A gang of white supremacists convicted of inciting racial hatred for plastering racist stickers around a university campus have been jailed.

Chad Williams-Allen and Garry Jack were both convicted, along with two other men, of inciting racial hatred after plastering offensive stickers across Aston University campus signs in Birmingham in 2016.

Chad Williams-Allen and Garry Jack were both convicted, along with two other men, of inciting racial hatred after plastering offensive stickers across Aston University campus signs in Birmingham in 2016.

Stickers put up at Aston University in Birmingham read “White Zone” and “Britain is ours – the rest must go” on the day of a Black Lives Matter march.

The men also posed for a souvenir-style photo doing Nazi-type salutes.

A judge said they had “potential to cause social unrest and racial tension in the city”.

Chad Williams-Allen, 27, from Bird End, West Bromwich, was sentenced to 21 months in prison during a hearing at Birmingham Crown Court.

Two other men, aged 23 and 27, who cannot be named for legal reasons, were handed 12-month and 16-month sentences respectively.

Garry Jack, 21, formerly of Heathland Road, Shard End, was given a 12-month sentence, suspended for two-years.

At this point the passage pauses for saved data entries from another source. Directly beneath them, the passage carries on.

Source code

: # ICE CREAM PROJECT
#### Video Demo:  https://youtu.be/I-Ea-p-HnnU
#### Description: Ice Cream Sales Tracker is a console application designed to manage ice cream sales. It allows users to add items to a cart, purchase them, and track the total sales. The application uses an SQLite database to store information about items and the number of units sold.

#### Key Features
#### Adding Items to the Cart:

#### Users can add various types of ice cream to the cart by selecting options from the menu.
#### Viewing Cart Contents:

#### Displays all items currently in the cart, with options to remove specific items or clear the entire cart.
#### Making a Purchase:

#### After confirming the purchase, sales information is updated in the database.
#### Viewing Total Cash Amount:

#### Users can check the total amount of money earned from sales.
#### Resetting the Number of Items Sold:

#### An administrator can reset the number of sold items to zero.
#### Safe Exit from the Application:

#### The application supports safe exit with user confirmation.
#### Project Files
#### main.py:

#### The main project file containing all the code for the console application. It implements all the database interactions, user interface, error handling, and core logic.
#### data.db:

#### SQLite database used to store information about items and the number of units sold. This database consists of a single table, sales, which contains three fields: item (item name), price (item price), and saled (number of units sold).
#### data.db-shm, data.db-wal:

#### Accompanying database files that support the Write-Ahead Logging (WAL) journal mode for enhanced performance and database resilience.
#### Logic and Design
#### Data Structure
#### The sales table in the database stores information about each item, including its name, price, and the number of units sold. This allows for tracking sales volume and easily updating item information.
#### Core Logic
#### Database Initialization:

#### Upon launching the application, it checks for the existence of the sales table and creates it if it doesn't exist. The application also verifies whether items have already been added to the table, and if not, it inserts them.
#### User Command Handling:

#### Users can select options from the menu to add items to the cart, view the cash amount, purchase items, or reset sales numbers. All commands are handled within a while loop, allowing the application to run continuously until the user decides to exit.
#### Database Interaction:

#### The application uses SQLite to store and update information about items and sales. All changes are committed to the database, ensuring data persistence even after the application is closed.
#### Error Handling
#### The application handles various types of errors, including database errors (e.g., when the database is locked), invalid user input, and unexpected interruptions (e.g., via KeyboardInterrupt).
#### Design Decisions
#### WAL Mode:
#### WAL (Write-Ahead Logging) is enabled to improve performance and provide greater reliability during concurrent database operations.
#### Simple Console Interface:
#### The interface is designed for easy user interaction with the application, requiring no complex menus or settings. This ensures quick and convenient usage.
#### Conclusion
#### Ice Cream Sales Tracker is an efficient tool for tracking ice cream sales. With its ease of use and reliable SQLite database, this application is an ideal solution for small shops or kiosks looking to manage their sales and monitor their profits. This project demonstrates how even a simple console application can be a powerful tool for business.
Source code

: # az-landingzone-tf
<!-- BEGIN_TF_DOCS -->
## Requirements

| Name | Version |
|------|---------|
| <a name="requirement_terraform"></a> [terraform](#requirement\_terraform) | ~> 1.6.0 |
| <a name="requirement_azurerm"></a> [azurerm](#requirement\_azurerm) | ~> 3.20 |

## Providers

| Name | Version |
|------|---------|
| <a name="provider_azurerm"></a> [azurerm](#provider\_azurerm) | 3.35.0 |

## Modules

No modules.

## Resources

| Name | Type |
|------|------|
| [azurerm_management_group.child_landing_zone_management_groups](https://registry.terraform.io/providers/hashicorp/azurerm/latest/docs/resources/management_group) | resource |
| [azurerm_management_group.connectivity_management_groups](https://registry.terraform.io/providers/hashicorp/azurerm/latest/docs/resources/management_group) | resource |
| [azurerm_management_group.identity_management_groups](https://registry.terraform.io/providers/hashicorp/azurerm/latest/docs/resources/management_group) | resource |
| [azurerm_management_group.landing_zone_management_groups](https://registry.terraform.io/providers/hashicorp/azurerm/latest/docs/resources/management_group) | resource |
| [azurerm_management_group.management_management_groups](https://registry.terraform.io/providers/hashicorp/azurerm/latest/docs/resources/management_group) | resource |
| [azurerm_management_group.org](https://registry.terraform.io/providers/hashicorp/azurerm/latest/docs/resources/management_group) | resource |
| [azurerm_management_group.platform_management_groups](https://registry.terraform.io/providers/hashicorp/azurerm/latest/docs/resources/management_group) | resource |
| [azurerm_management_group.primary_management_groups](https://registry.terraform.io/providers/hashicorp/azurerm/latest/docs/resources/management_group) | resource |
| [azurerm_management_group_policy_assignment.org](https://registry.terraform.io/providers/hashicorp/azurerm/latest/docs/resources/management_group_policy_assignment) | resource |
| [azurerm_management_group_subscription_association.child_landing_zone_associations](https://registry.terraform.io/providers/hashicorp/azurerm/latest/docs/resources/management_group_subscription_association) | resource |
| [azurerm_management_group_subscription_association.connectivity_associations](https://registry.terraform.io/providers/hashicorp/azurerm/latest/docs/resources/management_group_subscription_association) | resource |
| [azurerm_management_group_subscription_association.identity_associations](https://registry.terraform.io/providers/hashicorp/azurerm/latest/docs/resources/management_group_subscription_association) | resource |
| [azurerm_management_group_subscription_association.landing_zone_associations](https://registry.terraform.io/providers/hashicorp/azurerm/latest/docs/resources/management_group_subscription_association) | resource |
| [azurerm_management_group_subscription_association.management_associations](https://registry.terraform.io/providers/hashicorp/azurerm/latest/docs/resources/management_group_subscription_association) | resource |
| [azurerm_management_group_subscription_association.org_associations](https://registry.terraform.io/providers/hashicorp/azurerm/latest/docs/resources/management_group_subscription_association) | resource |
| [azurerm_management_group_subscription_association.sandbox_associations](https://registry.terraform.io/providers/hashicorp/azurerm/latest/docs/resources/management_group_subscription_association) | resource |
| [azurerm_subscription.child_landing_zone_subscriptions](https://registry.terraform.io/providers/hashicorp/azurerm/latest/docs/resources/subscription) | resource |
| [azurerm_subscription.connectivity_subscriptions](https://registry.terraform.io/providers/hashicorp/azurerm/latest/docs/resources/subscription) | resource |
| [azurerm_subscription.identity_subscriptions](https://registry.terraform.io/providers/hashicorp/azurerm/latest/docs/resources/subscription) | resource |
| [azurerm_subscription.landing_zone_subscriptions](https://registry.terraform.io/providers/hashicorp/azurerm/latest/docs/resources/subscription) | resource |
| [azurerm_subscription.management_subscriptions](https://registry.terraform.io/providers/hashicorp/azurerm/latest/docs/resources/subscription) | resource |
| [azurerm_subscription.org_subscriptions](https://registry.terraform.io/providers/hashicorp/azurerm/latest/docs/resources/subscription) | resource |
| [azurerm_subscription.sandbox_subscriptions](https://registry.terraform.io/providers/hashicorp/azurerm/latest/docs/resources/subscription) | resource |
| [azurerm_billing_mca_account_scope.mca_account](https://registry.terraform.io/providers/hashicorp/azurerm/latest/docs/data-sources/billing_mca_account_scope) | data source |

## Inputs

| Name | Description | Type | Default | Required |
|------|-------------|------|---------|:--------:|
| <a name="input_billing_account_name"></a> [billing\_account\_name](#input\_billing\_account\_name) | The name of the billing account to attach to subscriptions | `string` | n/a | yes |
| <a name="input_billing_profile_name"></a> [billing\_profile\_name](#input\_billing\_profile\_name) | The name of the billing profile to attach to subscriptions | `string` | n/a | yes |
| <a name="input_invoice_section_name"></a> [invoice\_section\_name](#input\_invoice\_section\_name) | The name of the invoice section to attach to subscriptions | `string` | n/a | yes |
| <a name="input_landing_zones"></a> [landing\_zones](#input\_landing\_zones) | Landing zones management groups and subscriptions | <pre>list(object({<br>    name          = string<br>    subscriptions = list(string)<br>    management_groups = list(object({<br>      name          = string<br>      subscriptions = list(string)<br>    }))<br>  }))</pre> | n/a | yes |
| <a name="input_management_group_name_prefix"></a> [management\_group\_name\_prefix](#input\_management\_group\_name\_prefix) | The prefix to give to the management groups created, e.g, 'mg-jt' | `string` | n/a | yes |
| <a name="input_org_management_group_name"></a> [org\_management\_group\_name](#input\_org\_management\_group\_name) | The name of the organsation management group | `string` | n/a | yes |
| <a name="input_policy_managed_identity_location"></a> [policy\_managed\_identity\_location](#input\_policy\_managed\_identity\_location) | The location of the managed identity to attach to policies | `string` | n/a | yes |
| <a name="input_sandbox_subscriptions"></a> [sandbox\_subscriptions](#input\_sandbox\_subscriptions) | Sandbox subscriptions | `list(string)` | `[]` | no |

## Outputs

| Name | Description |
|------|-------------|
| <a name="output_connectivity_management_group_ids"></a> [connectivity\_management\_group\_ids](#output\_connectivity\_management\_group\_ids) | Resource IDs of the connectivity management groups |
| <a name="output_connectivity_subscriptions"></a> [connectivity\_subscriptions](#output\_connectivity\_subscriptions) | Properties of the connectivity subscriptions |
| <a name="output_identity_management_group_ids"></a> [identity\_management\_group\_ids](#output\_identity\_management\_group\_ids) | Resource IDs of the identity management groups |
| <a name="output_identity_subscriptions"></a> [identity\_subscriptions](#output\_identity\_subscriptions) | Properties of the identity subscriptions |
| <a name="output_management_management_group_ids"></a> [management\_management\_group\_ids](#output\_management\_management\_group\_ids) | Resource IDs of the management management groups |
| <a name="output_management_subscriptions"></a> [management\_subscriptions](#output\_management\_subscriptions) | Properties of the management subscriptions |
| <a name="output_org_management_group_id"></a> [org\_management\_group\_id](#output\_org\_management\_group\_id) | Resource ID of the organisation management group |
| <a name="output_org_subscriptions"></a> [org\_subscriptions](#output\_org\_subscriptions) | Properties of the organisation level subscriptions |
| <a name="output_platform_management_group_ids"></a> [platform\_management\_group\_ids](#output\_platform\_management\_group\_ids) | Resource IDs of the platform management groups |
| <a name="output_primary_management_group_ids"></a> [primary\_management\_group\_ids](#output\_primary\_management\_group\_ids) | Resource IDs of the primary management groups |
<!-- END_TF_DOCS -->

The men posed for a photo at Birmingham City University

The men posed for a photo at Birmingham City University

The men, who were caught on the university’s CCTV, accepted posting the 11 stickers, but denied they incited racial hatred.

They insisted they were exercising their right to freedom of speech during the incident on 9 July, 2016.

Judge Paul Farrer QC told them: “The stickers could encourage people to believe that, as you would refer to them, ‘non-whites’ represent a danger to society, and society should be divided along lines of race.”

He also told Williams-Allen, an unemployed welder: “You identified with Adolf Hitler and Nazi Germany. You are anti-Semitic and a profound racist

Stickers were also recruitment tools for National Action, which the men were then members of, the judge said.

Images of the men’s handiwork was posted to the extreme far right group’s regional Twitter account soon afterwards, the hearing was told.

Judge Farrer added: “In this way you each intended to stir up racial hatred.

“Your behaviour was calculated to not only undermine these values, but also to foment hatred and unrest in society.”